Your task: Set down a faithful copy of every record below, with no images.

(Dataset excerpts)
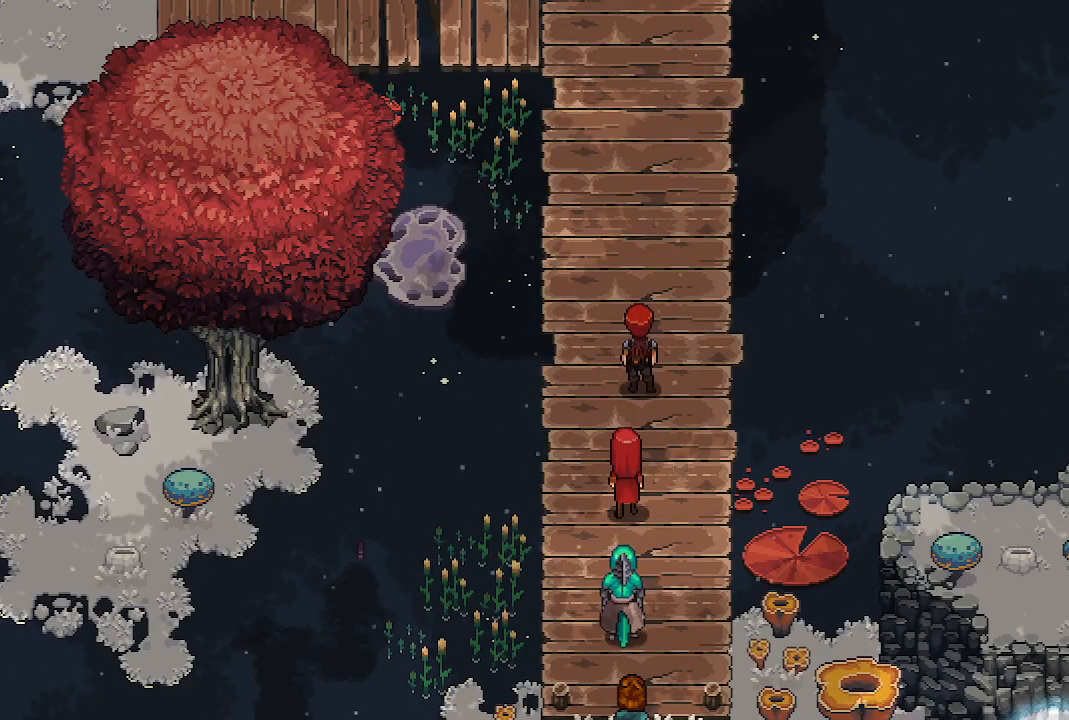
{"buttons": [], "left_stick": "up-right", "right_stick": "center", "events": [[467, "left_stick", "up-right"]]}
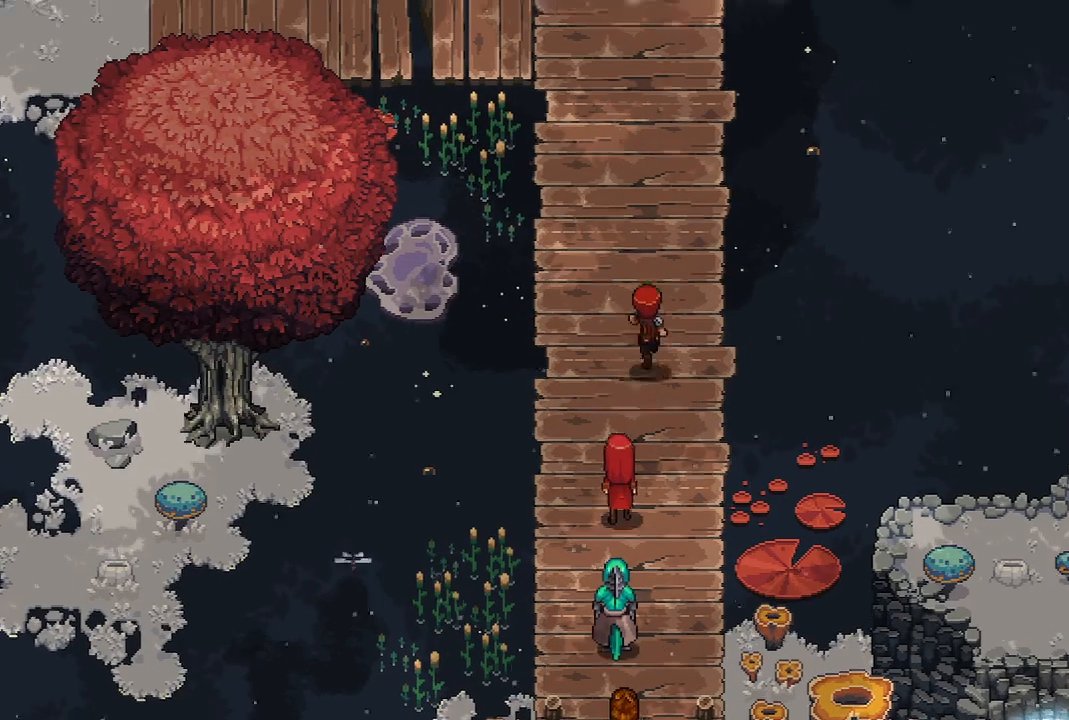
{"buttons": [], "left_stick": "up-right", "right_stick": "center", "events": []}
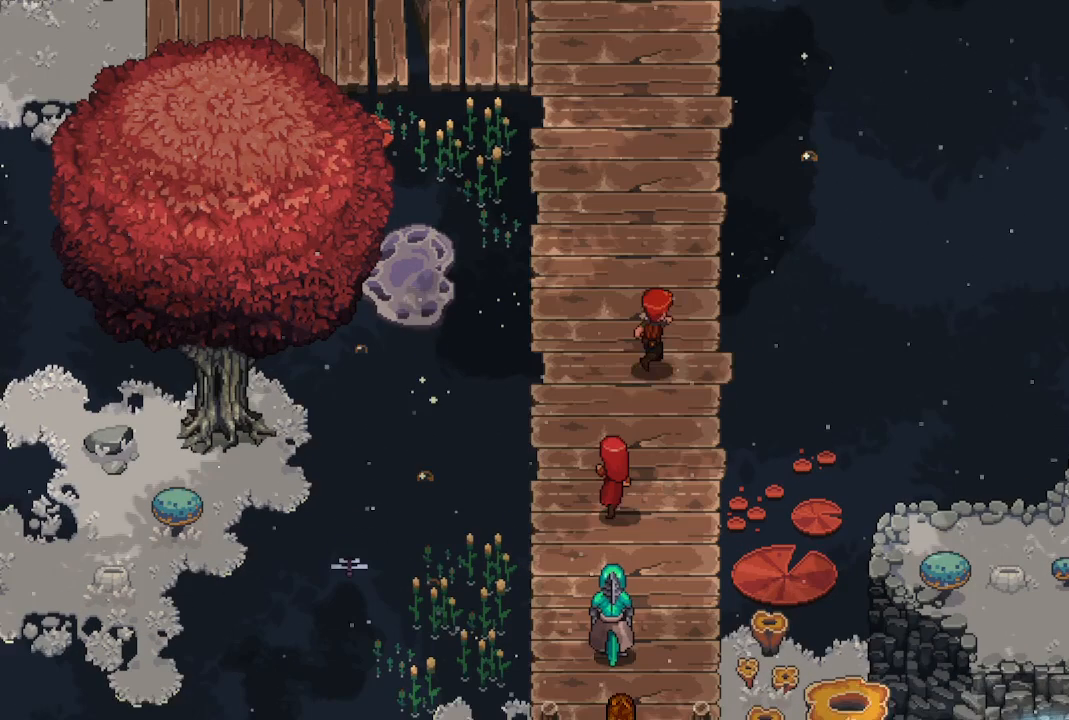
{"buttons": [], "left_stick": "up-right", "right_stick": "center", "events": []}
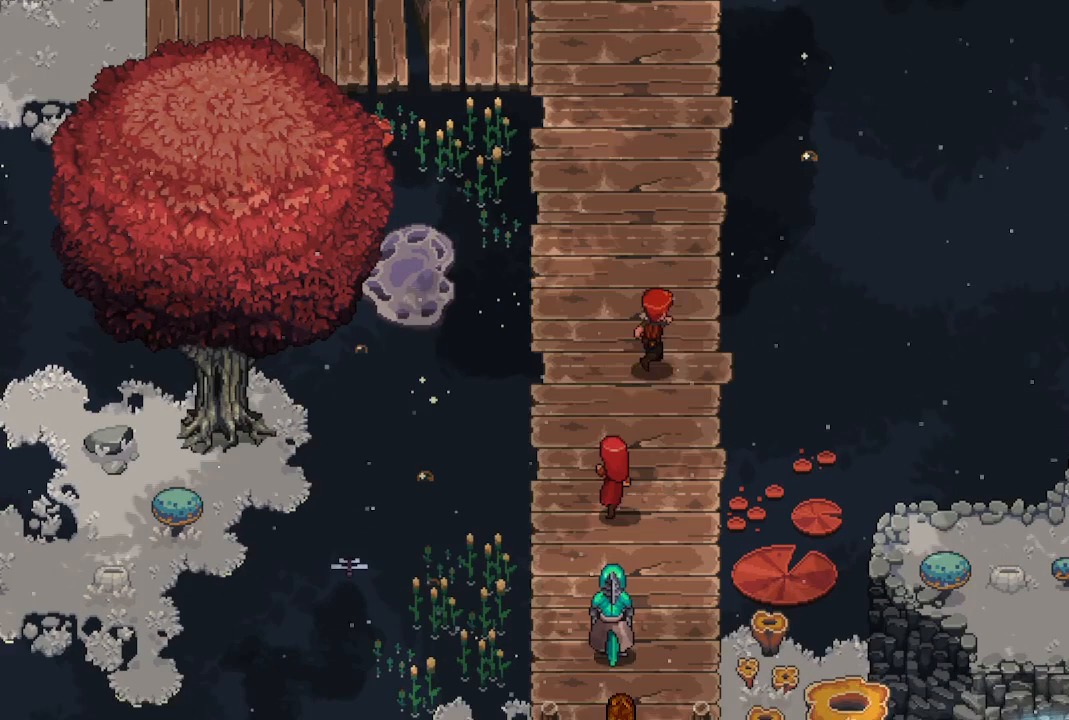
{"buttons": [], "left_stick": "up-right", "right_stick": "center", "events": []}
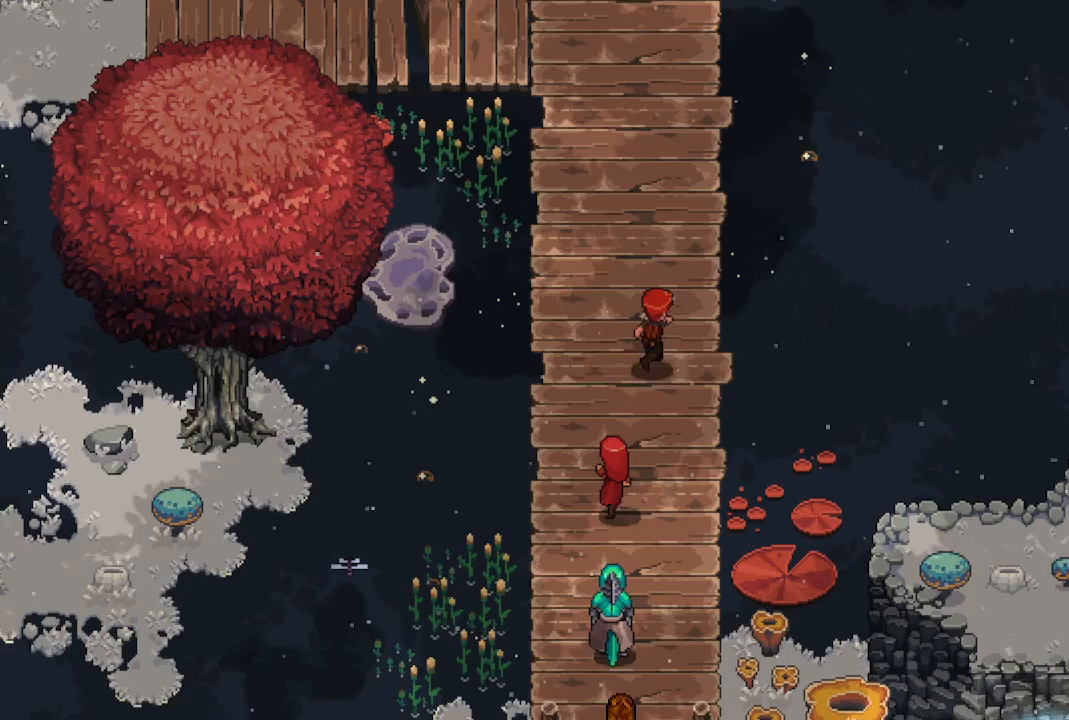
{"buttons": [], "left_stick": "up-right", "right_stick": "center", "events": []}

Answer:
{"buttons": [], "left_stick": "up-right", "right_stick": "center", "events": [[467, "left_stick", "up-right"]]}
{"buttons": [], "left_stick": "up-right", "right_stick": "center", "events": []}
{"buttons": [], "left_stick": "up-right", "right_stick": "center", "events": []}
{"buttons": [], "left_stick": "up-right", "right_stick": "center", "events": []}
{"buttons": [], "left_stick": "up-right", "right_stick": "center", "events": []}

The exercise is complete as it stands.